§ **作業 1**
羽生結弦のアイスショーを語る原文で、筆者がmegalovaniaの中で個人的に一番グッとくると書いているのはどこからか。
§ **作業 2**
羽生結弦のアイスショーを語る原文を、最後の文の後から引き取って書き継げ。

§ **原文**

»»

ステージ上に(もはやリンクではなくステージと呼びたい)出現した赤く妖しく染まった囲いの中を、あめんぼのような不思議な滑りでうごめく三毒様のシンボリズムに満ちた世界。羽生くんのカリスマ(なお出し入れ自在)、あの衣装、あのウォーキング。こんな魔性の表現も、GUCCIやAERA等エッジの効いたコンセプトの撮影で培われたのかもしれません。先ほどの白昼夢を揺蕩うような美しく蒼き「いつか様」とは、滑りも人格も完全なる別人です。SUGEE。振り付けはMIKIKO先生のアイデアが多分に入ってる感じでしょうか?なお白状すると、椎名林檎さんの楽曲、初めて聴きました。ほのぼのしたお名前と裏腹に、こんなダークなパワーを秘めた音楽を作られる方だったんですねえ。ちなみに私、日本の人気ミュージシャンは羽生くんに導かれて発見するというパターンがほとんどです。

 

続くVTRシーンはキャラクターの視線からの物語でしょうか。ひたすら戦略を練り戦い続け、強くなっていく「実感」や「自由」を語るドット絵のキャラクターを見ていると、でもきっとあなたは操られているだけなんだよ…となんだか哀れさを感じてしまいました。あたかも自分の意思を持っているようで実は利用されるために存在しているキャラクターたち、という点では自分の好きな作家であるカズオ・イシグロの作品を連想させられました。キャラクターの希望を物語るのがホプレガ…なのかな?

 

次のVTRシーンでは逡巡と決意が語られ、ゲームとリアルが交差する場面を新進アクションスター羽生結弦が体を張って演じます。俳優はやらないと言っていたことからしてもファンにとっては超ボーナスシーンですよね。これまでの道のりを、犠牲を無駄にできないという思い。欲望。使命感という言葉には迷いの響きも聞こえます。結局はエゴの追求なんだよ、と。それにしても、行き詰まりの打開に近づく場面でアクセルジャンプが使われているのが、なんだか意味深に感じられてしまいました。そして「お前、ここに来るまで一度も死んでないよな?」「それとも、何度死んできた?」のナレーション。ニヒリスティックでゾクゾクします。

 

そしてこのゾクゾクは、続くmegalovaniaで最高潮に!!登場シーンで手を後ろに組み仁王立ちしている時のお顔のアップ見ました?あの焦燥に打ちのめされたような眼差しは、若き美貌のレオ様演じる悲劇に突き進むロミオそのもの!エッジ音を楽器のように操る斬新なイントロでまたもや新しいスケートの可能性を見せてくれます。そして期待に静まり返る会場に響くブレードの一蹴りを合図にmegalovaniaの狂おしく熱い世界が始まります。このプログラムでいったい何度スピンを回っているのか?見るたびに数えようと思いつつ、いつの間にか演技に引き込まれて忘れてしまう。個人的に一番グッとくるのはシットツイズルからです。重厚な低音の響きに合わせるように低く回転しながら移動するドライブ感がめちゃくちゃかっこいい。そこからの渦を巻くダイナミックなプロジェクションマッピングとの競演・共演も目眩がするほどツボです。もともとカッコいい曲をこんなにも素晴らしくアレンジ・演奏してくださったMUSIC ENGINE様、そしてそんな迫力ある音楽を可視化すると共に完成度の高い演出を可能にする羽生くんの考え抜かれた正確な滑りにあらためて畏怖の念を覚えました。

««

§ **付属の記録**
»»

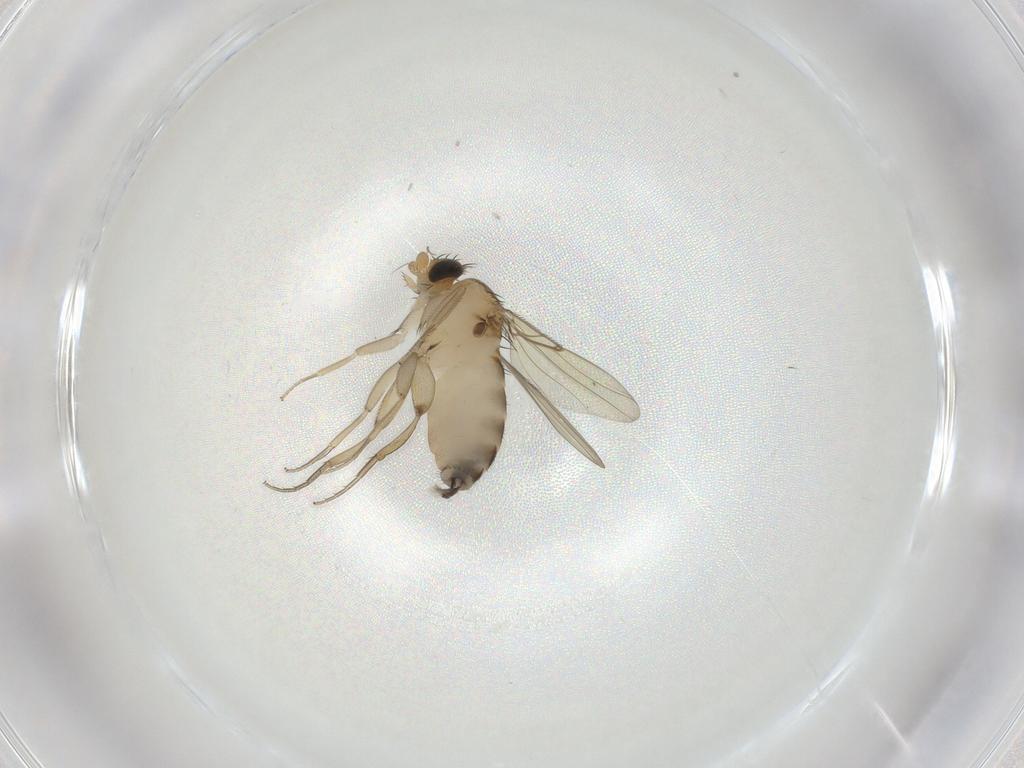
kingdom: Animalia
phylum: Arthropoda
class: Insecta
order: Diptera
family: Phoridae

««
»»

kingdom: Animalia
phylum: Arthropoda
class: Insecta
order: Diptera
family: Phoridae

««
»»

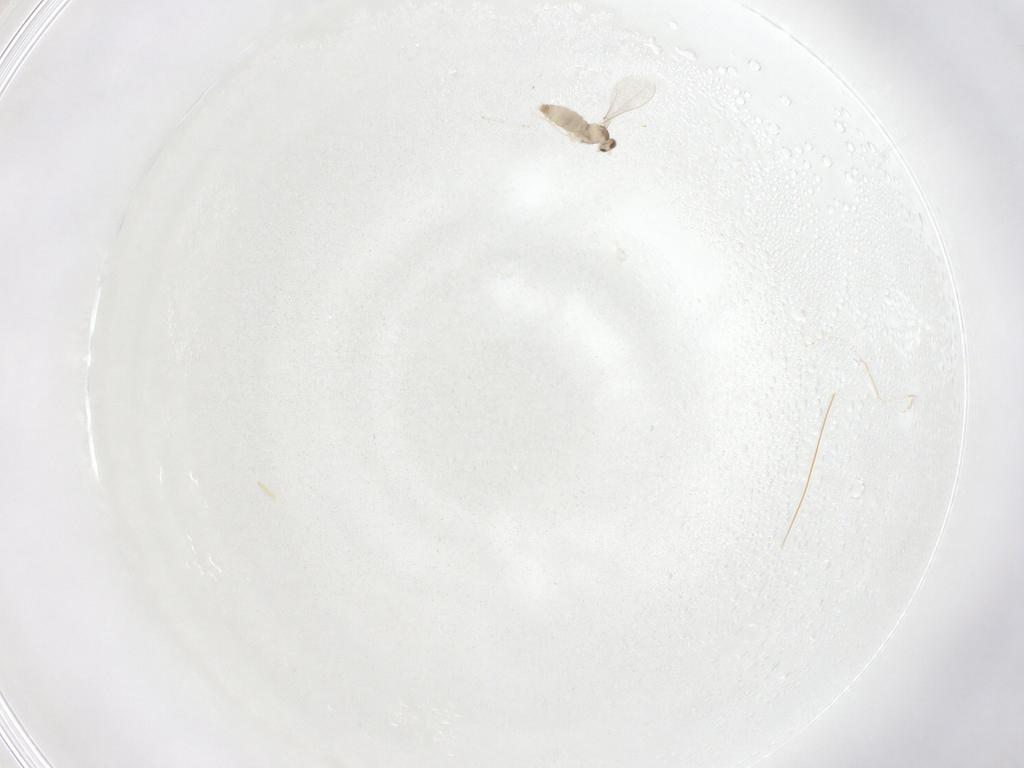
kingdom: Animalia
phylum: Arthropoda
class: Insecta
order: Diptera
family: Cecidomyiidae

««

§ **回答 1**
シットツイズルから。

§ **回答 2**
 

そして光の玉に導かれて次のステージに上がっていくドット絵ちゃん。それを迎えるフレンドリーさと皮肉が混じり合った、なんとも言えないオフからの声。この場面、最後の「壊す壁はありますか?」の震えを帯びた強い口調に至るまで、羽生くんの声の演技、うますぎて怖いくらいです。それにしてもこのナレーションは誰のものなんだろう。誰と誰が一緒に進もうとしてたんだろう…などと考えつつ、VTR上の戦いは激しさを増し、凶悪そうな敵の姿形からもクライマックスが近づいたことが感じられます。語られる内容も気になるけど歴代衣装のドット絵ちゃんも可愛いいから思いっきりガン見して衣装を識別したい!複数タスクを同時に処理するには脳細胞が足りないのでドット絵に集中していると、なんだか彼らが意志を持っているかのように見えてきます。しかも「さあ、最後だ」でカメラがドット絵版破滅の使者を大写しにするに至っては、ドット絵なのにすごい圧というか生々しさを感じました…。ほんとここのVTRは特に好きで何度も見れてしまいます。

 

そして氷上に描かれたYESのタブを足でタップして始まるまさかの6練。しかもGIFTよりも進化してパフォーマンス化しているではありませんか。羽生くんは練習からクールダウンまで全ての動きが美しいので、そういった普通なら演技としては見れないようなものまで価値ある表現に昇華できるんですよね。それも彼のひと滑りひと滑りが大好きだというファンの気持ちをすくい取ってくれてのことかな、と。しかし、今でこそ落ち着いてこんなこと書いてますが、リアタイしてる時は、何が起こるの??やめて???まさか4A行かないよね?????ぎゃー!!!!と一人モニター前で大変なことになっていました。あんなにドキドキさせられたことは競技時代すら滅多になかったかも。まったくなんて人でしょう…。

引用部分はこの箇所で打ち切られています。